◆ 选段
● ● ● ● ● ● ●
序列的局部解码与无比对比较。

Local decoding of sequences and alignment-free comparison.

作者信息

Didier Gilles, Laprevotte Ivan, Pupin Maude, Hénaut Alain

机构信息

Institut de Mathématiques de Luminy, UMR 6206, Campus de Luminay, Case 907, 13288 Marseille, France.

出版信息

J Comput Biol. 2006 Oct;13(8):1465-76. doi: 10.1089/cmb.2006.13.1465.

DOI:10.1089/cmb.2006.13.1465

PMID:17061922

Abstract

Subword composition plays an important role in a lot of analyses of sequences. Here we define and study the "local decoding of order N of sequences," an alternative that avoids some drawbacks of "subwords of length N" approaches while keeping informations about environments of length N in the sequences ("decoding" is taken here in the sense of hidden Markov modeling, i.e., associating some state to all positions of the sequence). We present an algorithm for computing the local decoding of order N of a given set of sequences. Its complexity is linear in the total length of the set (whatever the order N) both in time and memory space. In order to show a use of local decoding, we propose a very basic dissimilarity measure between sequences which can be computed both from local decoding of order N and composition in subwords of length N. The accuracies of these two dissimilarities are evaluated, over several datasets, by computing their linear correlations with a reference alignment-based distance. These accuracies are also compared to the one obtained from another recent alignment-free comparison.
● ● ● ● ● ● ●
◆ 提供数据

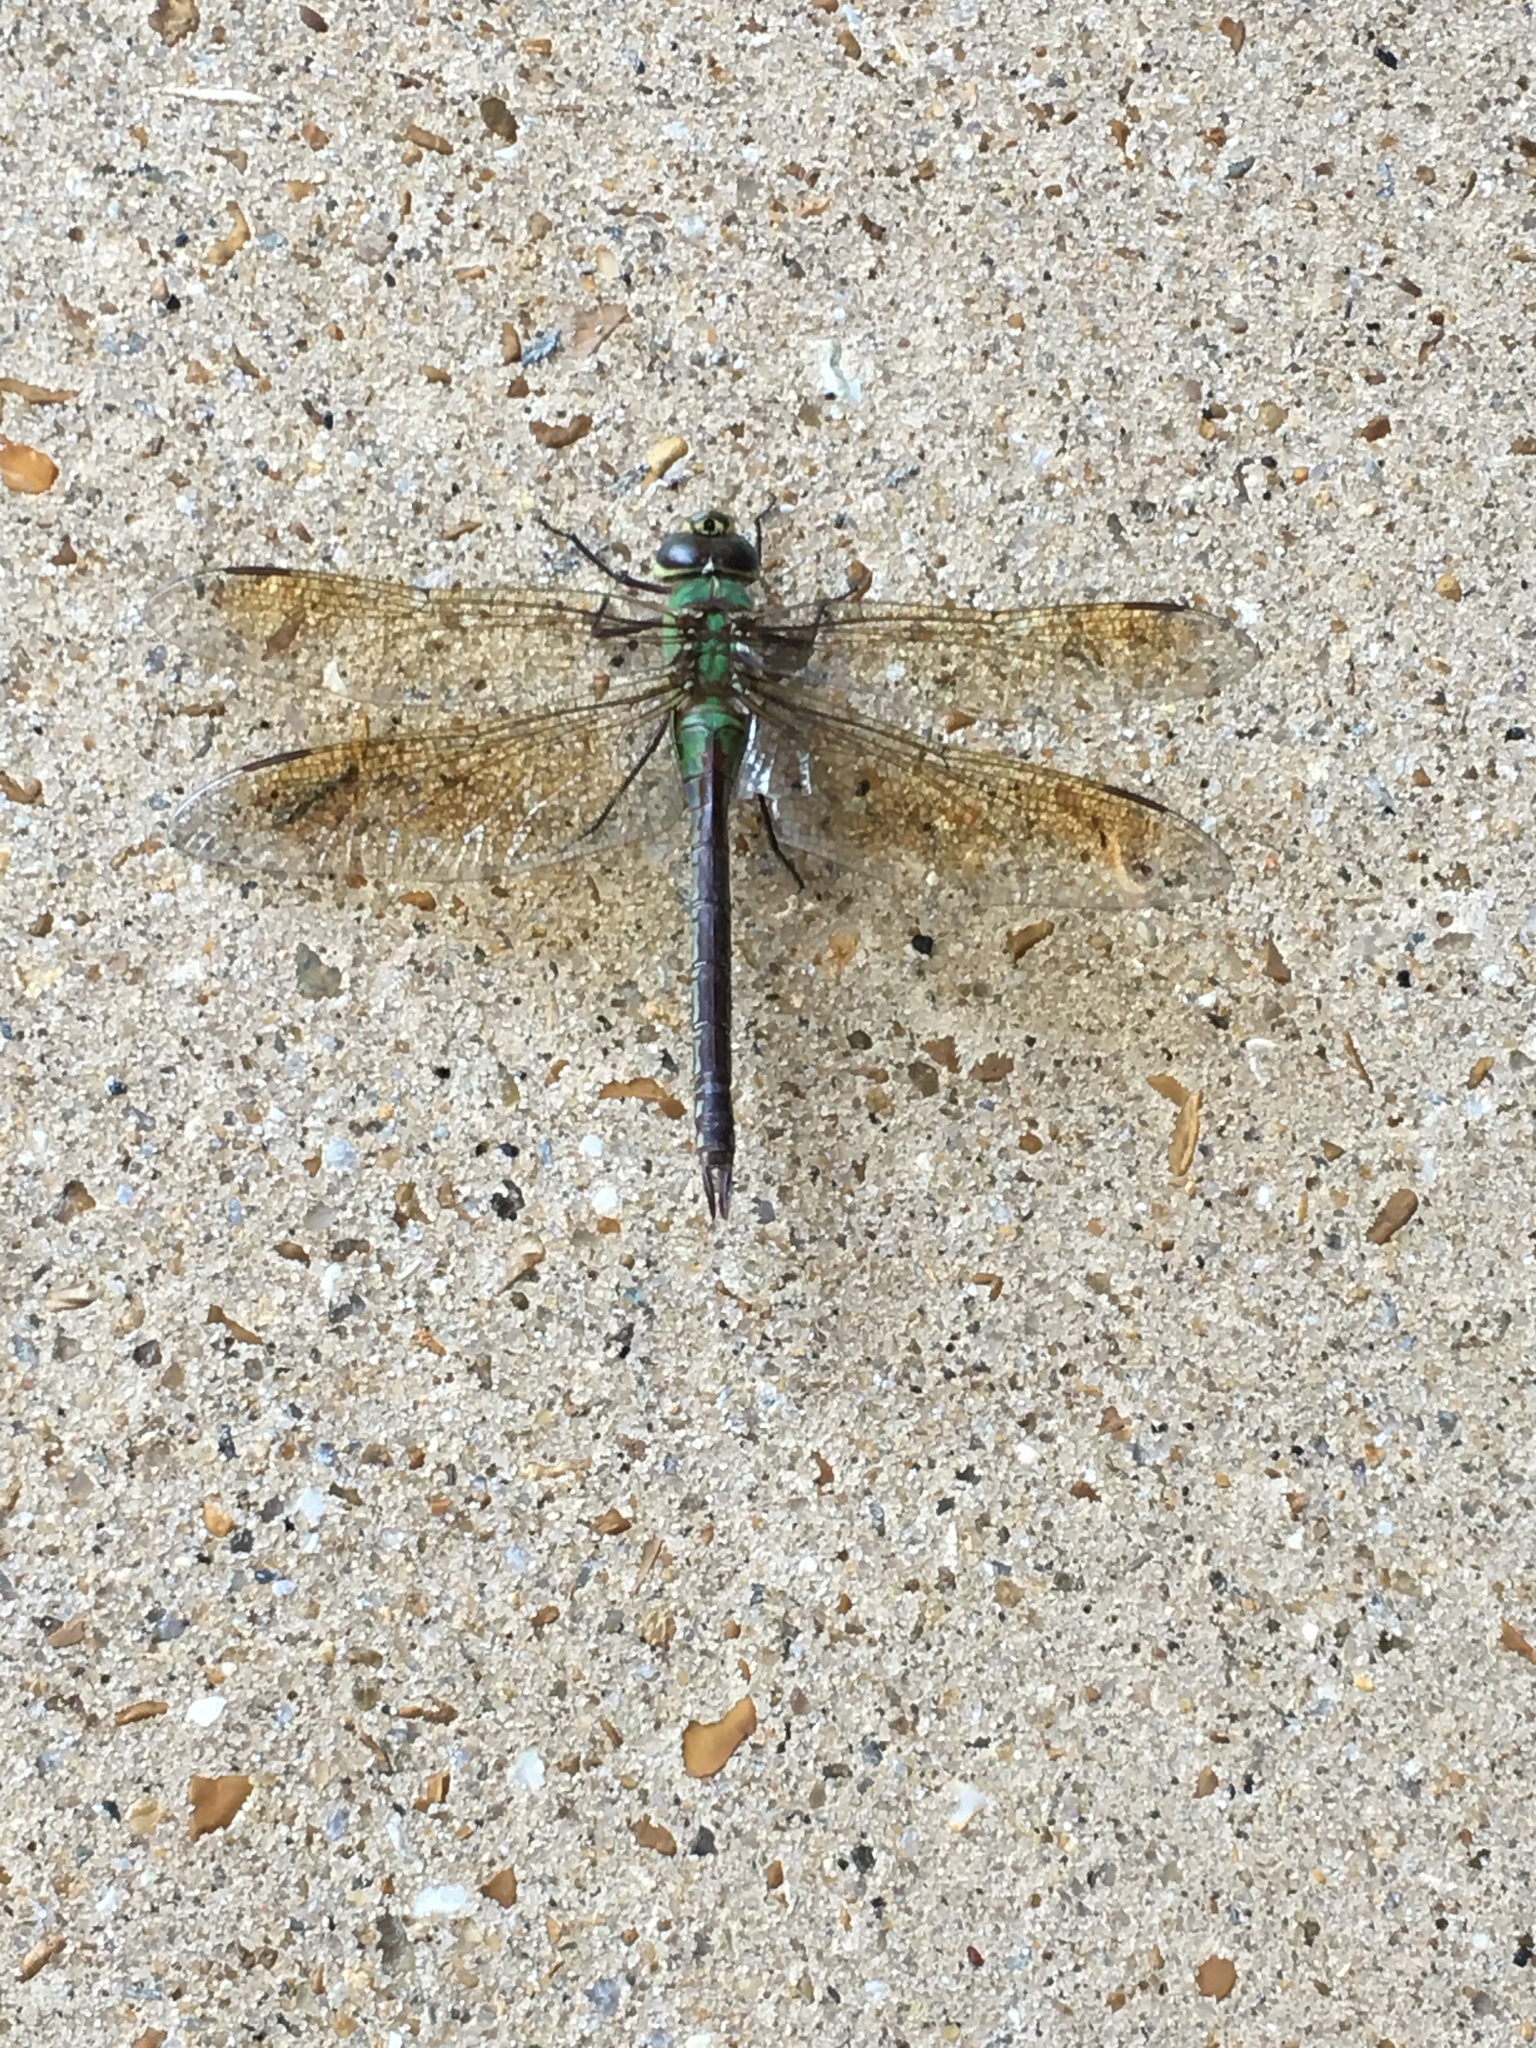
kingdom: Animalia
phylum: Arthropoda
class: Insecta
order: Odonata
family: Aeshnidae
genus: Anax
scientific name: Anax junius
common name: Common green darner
● ● ● ● ● ● ●
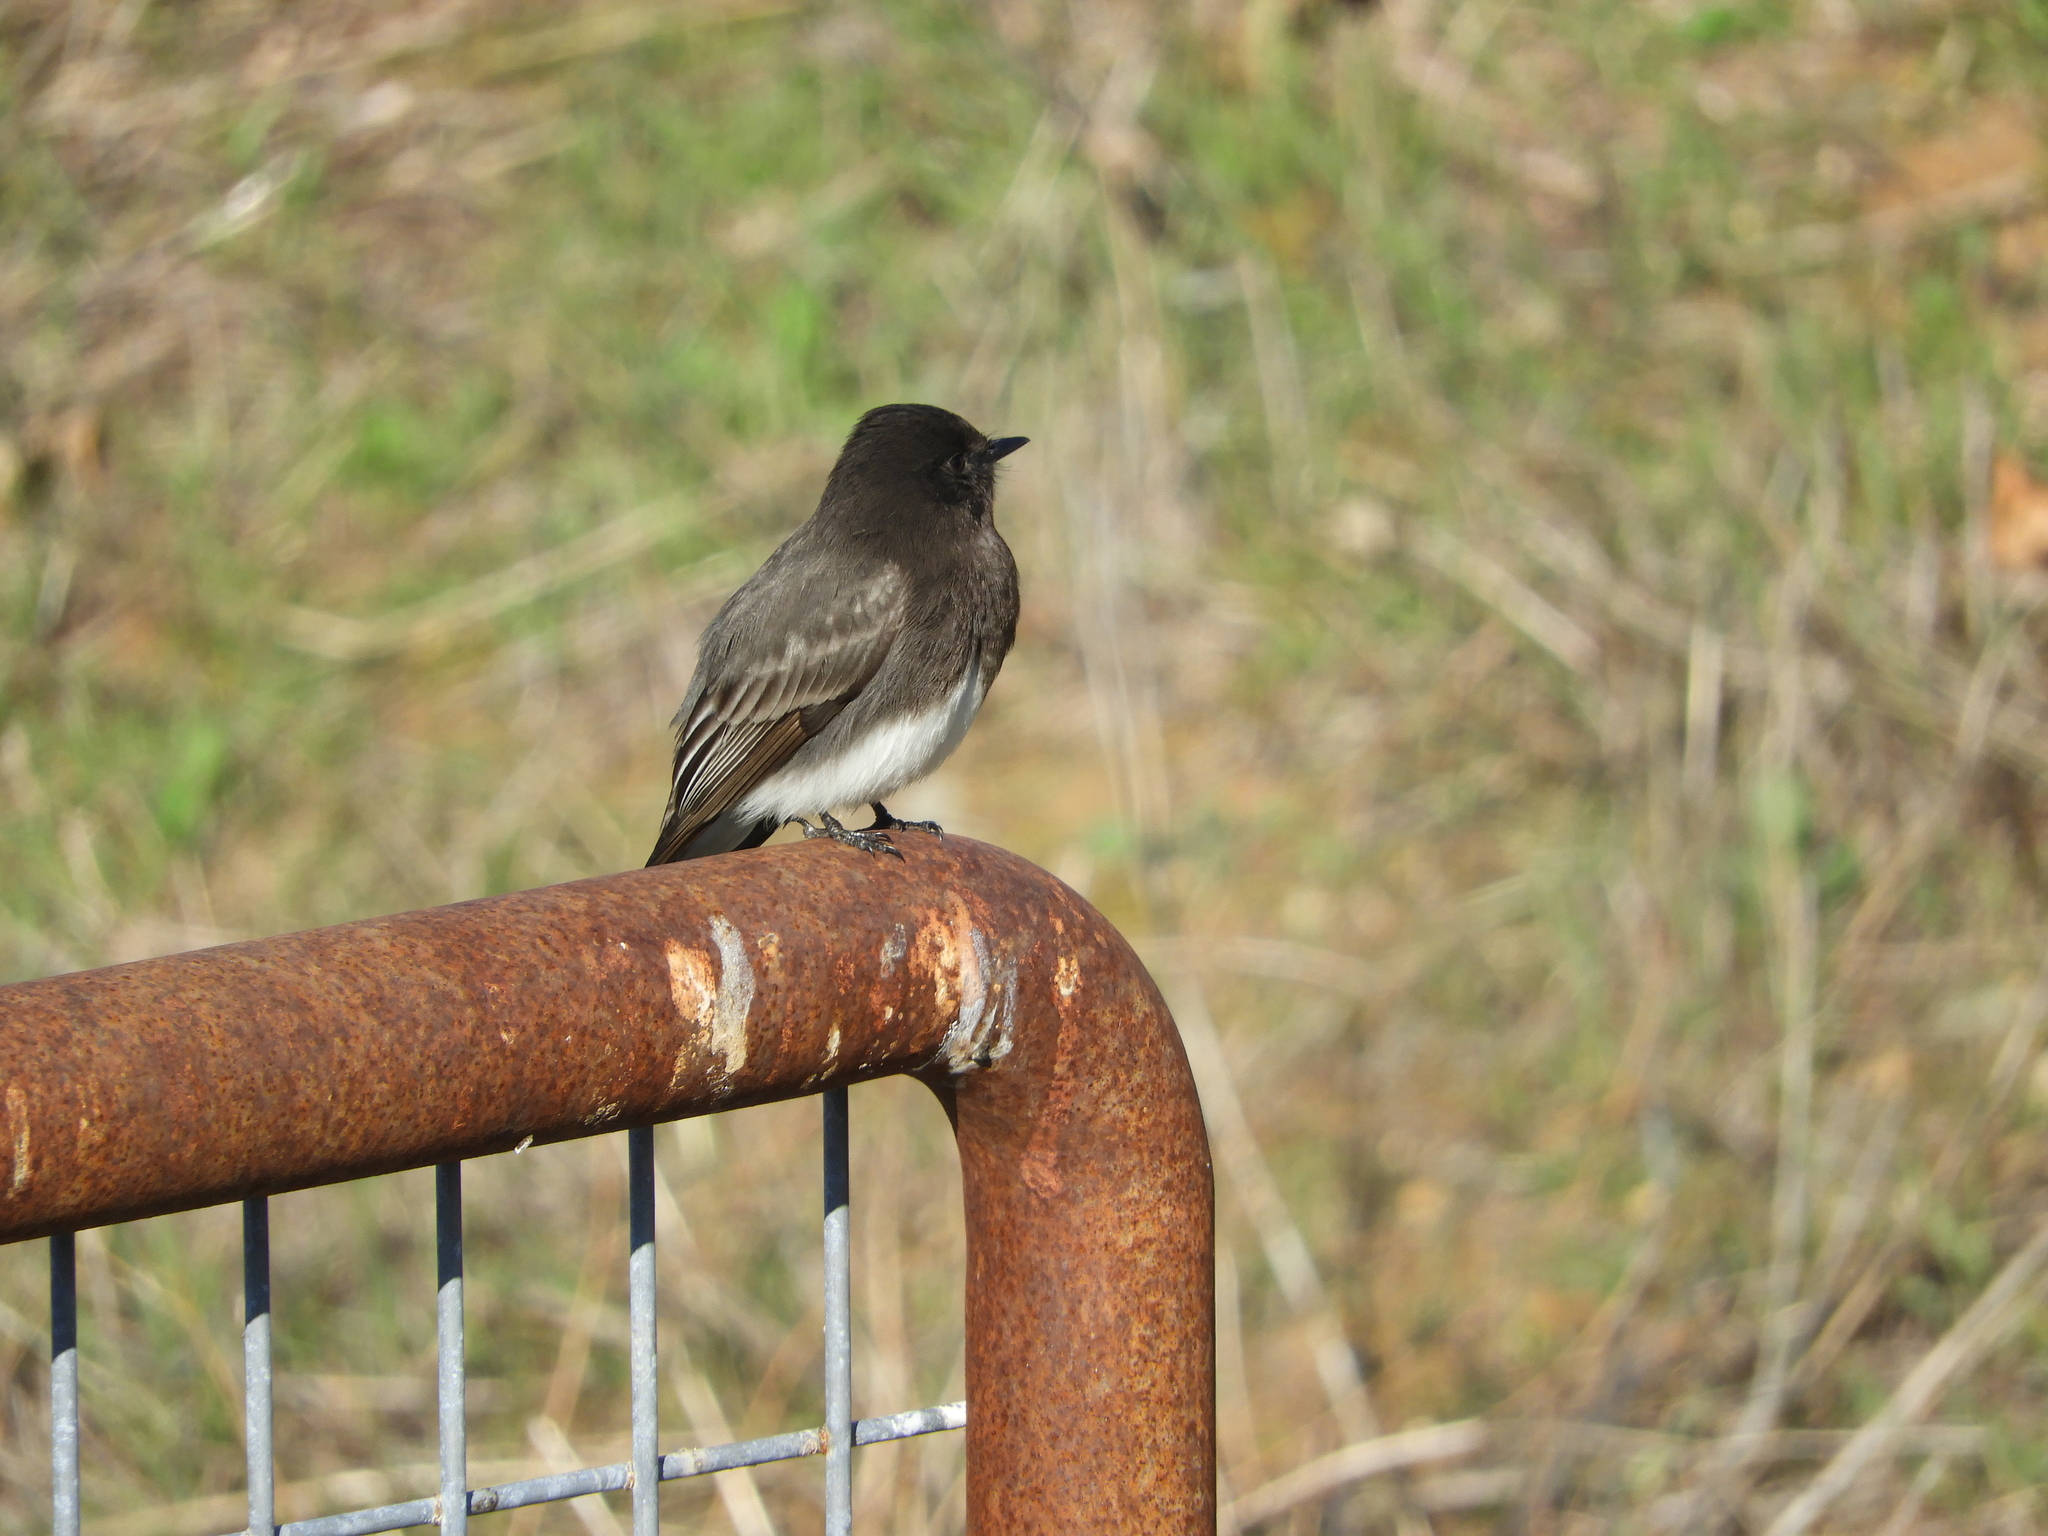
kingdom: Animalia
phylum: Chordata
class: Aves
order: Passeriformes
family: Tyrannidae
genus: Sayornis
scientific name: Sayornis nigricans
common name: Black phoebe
● ● ● ● ● ● ●
◆ 任务要求
1. 序列局部解码一文中，计算N阶局部解码的算法在时间和内存空间上的复杂度如何？
2. 请从序列局部解码一文的最后一句之后接着续写。

◆ 各题答案
1. 在时间和内存空间上都与序列集合的总长度成线性关系，且与阶数N无关。

2.
摘要

子词构成在许多序列分析中起着重要作用。在此，我们定义并研究“序列的N阶局部解码”，这是一种替代方法，它避免了“长度为N的子词”方法的一些缺点，同时保留了序列中长度为N的环境信息（这里的“解码”是在隐马尔可夫模型的意义上，即给序列的所有位置关联某种状态）。我们提出一种算法来计算给定序列集的N阶局部解码。其复杂度在时间和内存空间上对于序列集的总长度而言都是线性的（无论阶数N是多少）。为了展示局部解码的一种用途，我们提出一种非常基本的序列间差异度量，它既可以从N阶局部解码计算得到，也可以从长度为N的子词构成计算得到。通过计算这两种差异与基于参考比对的距离之间的线性相关性，在几个数据集上评估了它们的准确性。这些准确性也与从另一种最近的无比对比较中获得的准确性进行了比较。